• **INSTRUCTION**:
Answer these questions using the text on Ansible collections below:
1. Which existing directory will collections require splitting into smaller separate repositories?
2. What question does the text use to restate the goal?
3. How many new repositories does the text use as its example of what a contributor should not be forced to commit to?

Time for more Ansible content! There’s a lot of talk about “collections” in the Ansible community at the moment, and rightly so. It’s a big change, and it needs to be done right - so I’ve been working on some analysis of our community to understand how to make this as smooth as we can. In this post, I’ll take you through what I’ve learned so far….

## What’s the goal?

Collections will require us to carve up the existing lib/ansible/modules directory into smaller separate repositories. We need to decide how that’s going to be done. In other words:

How does contributor activity influence collection design?

While logical grouping of modules will determine much of the separation, we should also consider the cost to the community. If we cause a lot of extra admin or large changes to workflow, then we will lose many contributors. Forcing a contributor to commit to 5 new repositories instead of just ansible/ansible would not go well. For those of you that have been contributing to Ansible for a long time, you may remember pain when tests and modules were in separate repositories (ansible/ansible-modules-extra and ansible/ansible respectively).

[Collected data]
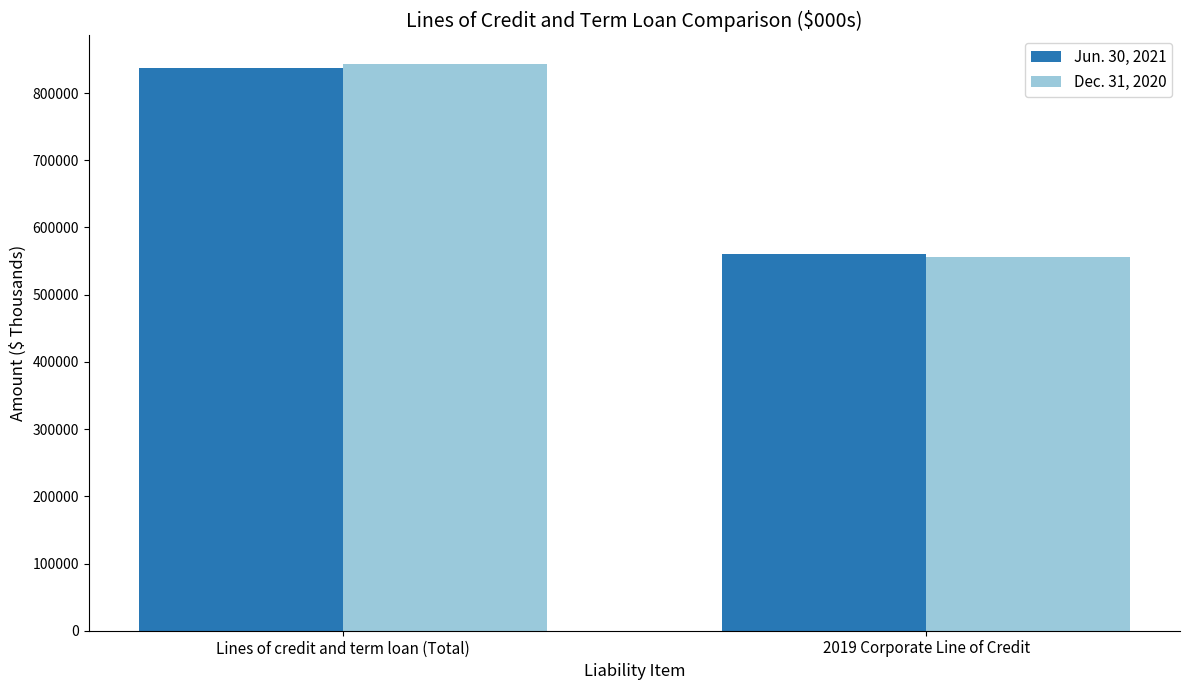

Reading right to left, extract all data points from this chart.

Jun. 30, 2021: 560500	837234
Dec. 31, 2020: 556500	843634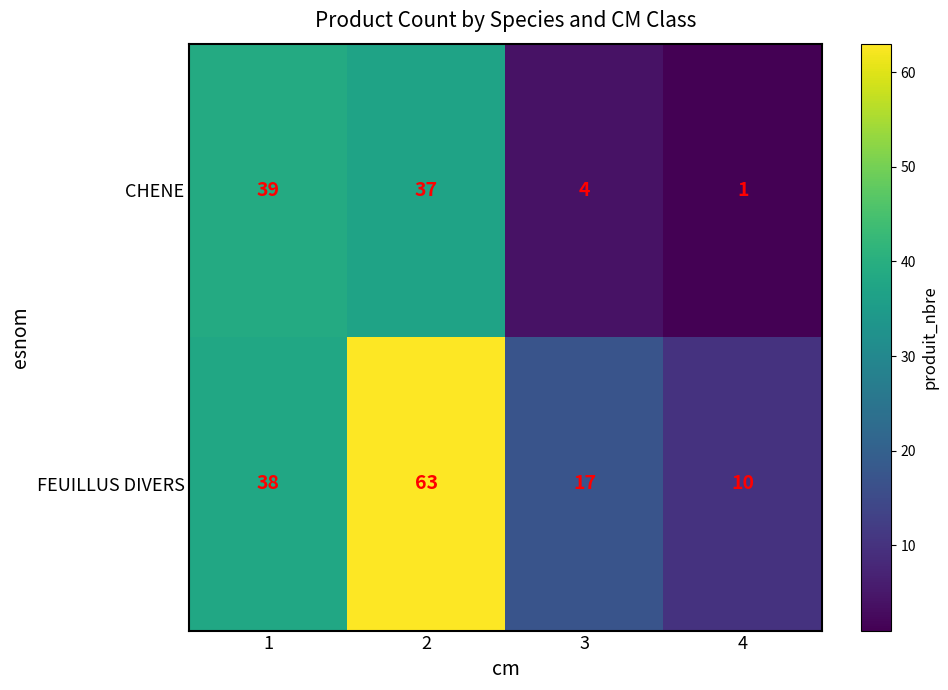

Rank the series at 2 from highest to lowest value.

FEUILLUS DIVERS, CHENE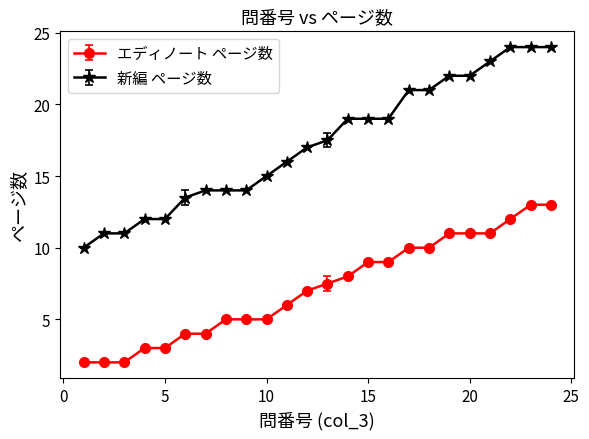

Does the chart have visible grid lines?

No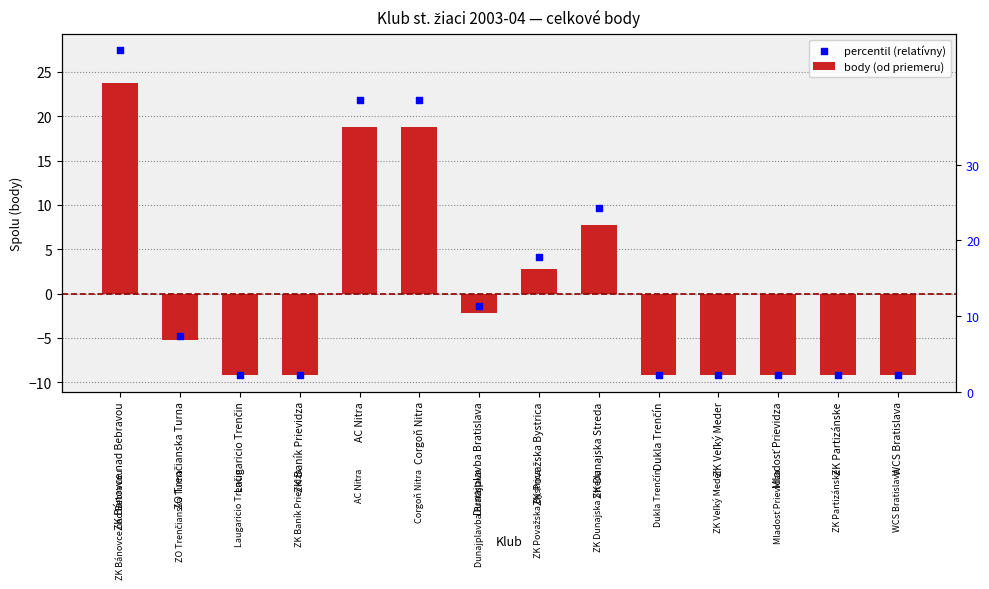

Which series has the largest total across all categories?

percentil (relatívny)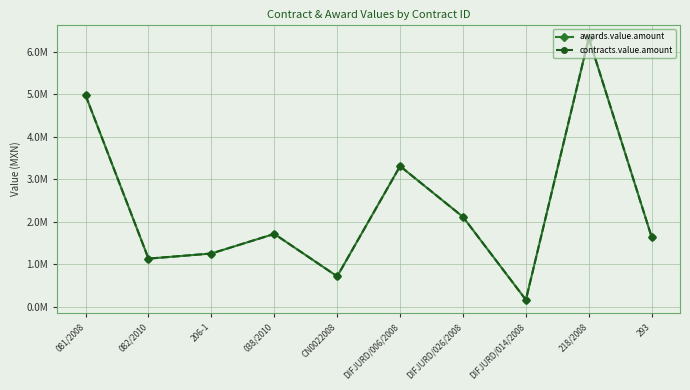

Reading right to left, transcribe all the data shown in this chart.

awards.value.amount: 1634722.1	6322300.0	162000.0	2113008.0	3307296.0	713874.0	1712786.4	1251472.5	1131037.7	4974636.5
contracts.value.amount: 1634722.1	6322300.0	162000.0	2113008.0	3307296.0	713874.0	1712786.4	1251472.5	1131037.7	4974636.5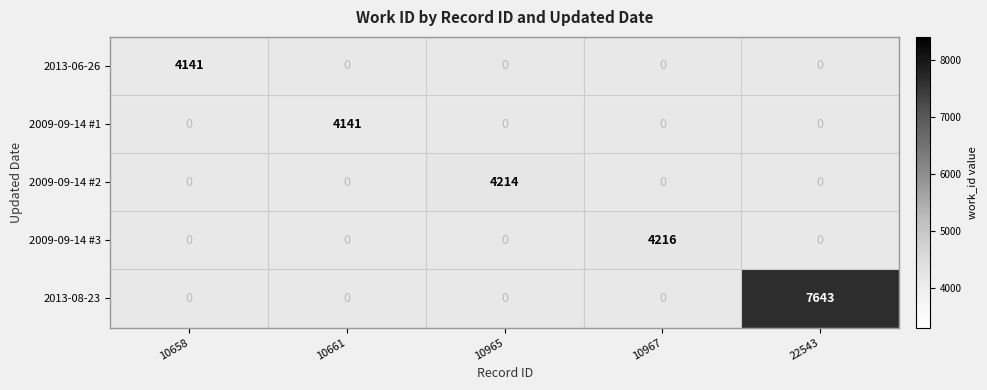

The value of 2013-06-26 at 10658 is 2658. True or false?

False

• **ANSWER TO THIS TASK**:
1. lib/ansible/modules
2. How does contributor activity influence collection design?
3. 5